▶ _RECORDS PROVIDED_
--

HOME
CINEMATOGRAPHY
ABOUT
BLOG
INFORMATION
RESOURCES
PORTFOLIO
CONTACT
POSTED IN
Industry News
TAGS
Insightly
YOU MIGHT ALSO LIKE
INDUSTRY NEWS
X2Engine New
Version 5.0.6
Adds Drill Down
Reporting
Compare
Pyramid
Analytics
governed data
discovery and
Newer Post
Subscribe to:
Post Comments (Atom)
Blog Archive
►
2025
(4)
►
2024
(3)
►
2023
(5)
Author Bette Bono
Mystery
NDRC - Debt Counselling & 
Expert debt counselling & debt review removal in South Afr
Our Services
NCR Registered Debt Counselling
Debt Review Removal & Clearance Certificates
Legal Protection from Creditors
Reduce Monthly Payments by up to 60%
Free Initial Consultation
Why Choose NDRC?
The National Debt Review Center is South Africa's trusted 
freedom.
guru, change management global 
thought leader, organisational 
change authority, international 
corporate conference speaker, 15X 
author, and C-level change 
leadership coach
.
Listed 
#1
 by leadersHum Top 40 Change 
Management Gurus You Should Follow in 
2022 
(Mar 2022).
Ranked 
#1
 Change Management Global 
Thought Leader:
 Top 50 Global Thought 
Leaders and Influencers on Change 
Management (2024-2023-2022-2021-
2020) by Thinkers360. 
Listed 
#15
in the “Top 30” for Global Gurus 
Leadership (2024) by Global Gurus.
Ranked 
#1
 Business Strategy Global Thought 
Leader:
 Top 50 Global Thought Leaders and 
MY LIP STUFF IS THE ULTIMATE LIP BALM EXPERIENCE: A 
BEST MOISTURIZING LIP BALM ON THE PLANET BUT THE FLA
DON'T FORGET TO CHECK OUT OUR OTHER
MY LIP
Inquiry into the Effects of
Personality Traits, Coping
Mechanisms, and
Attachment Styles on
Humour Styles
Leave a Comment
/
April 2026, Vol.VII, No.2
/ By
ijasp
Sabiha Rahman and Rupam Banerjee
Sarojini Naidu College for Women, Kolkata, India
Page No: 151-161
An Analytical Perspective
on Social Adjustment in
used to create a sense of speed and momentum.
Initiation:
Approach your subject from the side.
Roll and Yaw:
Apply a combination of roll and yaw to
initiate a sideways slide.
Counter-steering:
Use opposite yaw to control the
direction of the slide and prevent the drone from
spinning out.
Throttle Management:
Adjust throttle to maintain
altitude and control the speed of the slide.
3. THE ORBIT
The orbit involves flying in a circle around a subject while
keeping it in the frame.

--

Without changing a single character, repeat each record.

HOME
CINEMATOGRAPHY
ABOUT
BLOG
INFORMATION
RESOURCES
PORTFOLIO
CONTACT
POSTED IN
Industry News
TAGS
Insightly
YOU MIGHT ALSO LIKE
INDUSTRY NEWS
X2Engine New
Version 5.0.6
Adds Drill Down
Reporting
Compare
Pyramid
Analytics
governed data
discovery and
Newer Post
Subscribe to:
Post Comments (Atom)
Blog Archive
►
2025
(4)
►
2024
(3)
►
2023
(5)
Author Bette Bono
Mystery
NDRC - Debt Counselling & 
Expert debt counselling & debt review removal in South Afr
Our Services
NCR Registered Debt Counselling
Debt Review Removal & Clearance Certificates
Legal Protection from Creditors
Reduce Monthly Payments by up to 60%
Free Initial Consultation
Why Choose NDRC?
The National Debt Review Center is South Africa's trusted 
freedom.
guru, change management global 
thought leader, organisational 
change authority, international 
corporate conference speaker, 15X 
author, and C-level change 
leadership coach
.
Listed 
#1
 by leadersHum Top 40 Change 
Management Gurus You Should Follow in 
2022 
(Mar 2022).
Ranked 
#1
 Change Management Global 
Thought Leader:
 Top 50 Global Thought 
Leaders and Influencers on Change 
Management (2024-2023-2022-2021-
2020) by Thinkers360. 
Listed 
#15
in the “Top 30” for Global Gurus 
Leadership (2024) by Global Gurus.
Ranked 
#1
 Business Strategy Global Thought 
Leader:
 Top 50 Global Thought Leaders and 
MY LIP STUFF IS THE ULTIMATE LIP BALM EXPERIENCE: A 
BEST MOISTURIZING LIP BALM ON THE PLANET BUT THE FLA
DON'T FORGET TO CHECK OUT OUR OTHER
MY LIP
Inquiry into the Effects of
Personality Traits, Coping
Mechanisms, and
Attachment Styles on
Humour Styles
Leave a Comment
/
April 2026, Vol.VII, No.2
/ By
ijasp
Sabiha Rahman and Rupam Banerjee
Sarojini Naidu College for Women, Kolkata, India
Page No: 151-161
An Analytical Perspective
on Social Adjustment in
used to create a sense of speed and momentum.
Initiation:
Approach your subject from the side.
Roll and Yaw:
Apply a combination of roll and yaw to
initiate a sideways slide.
Counter-steering:
Use opposite yaw to control the
direction of the slide and prevent the drone from
spinning out.
Throttle Management:
Adjust throttle to maintain
altitude and control the speed of the slide.
3. THE ORBIT
The orbit involves flying in a circle around a subject while
keeping it in the frame.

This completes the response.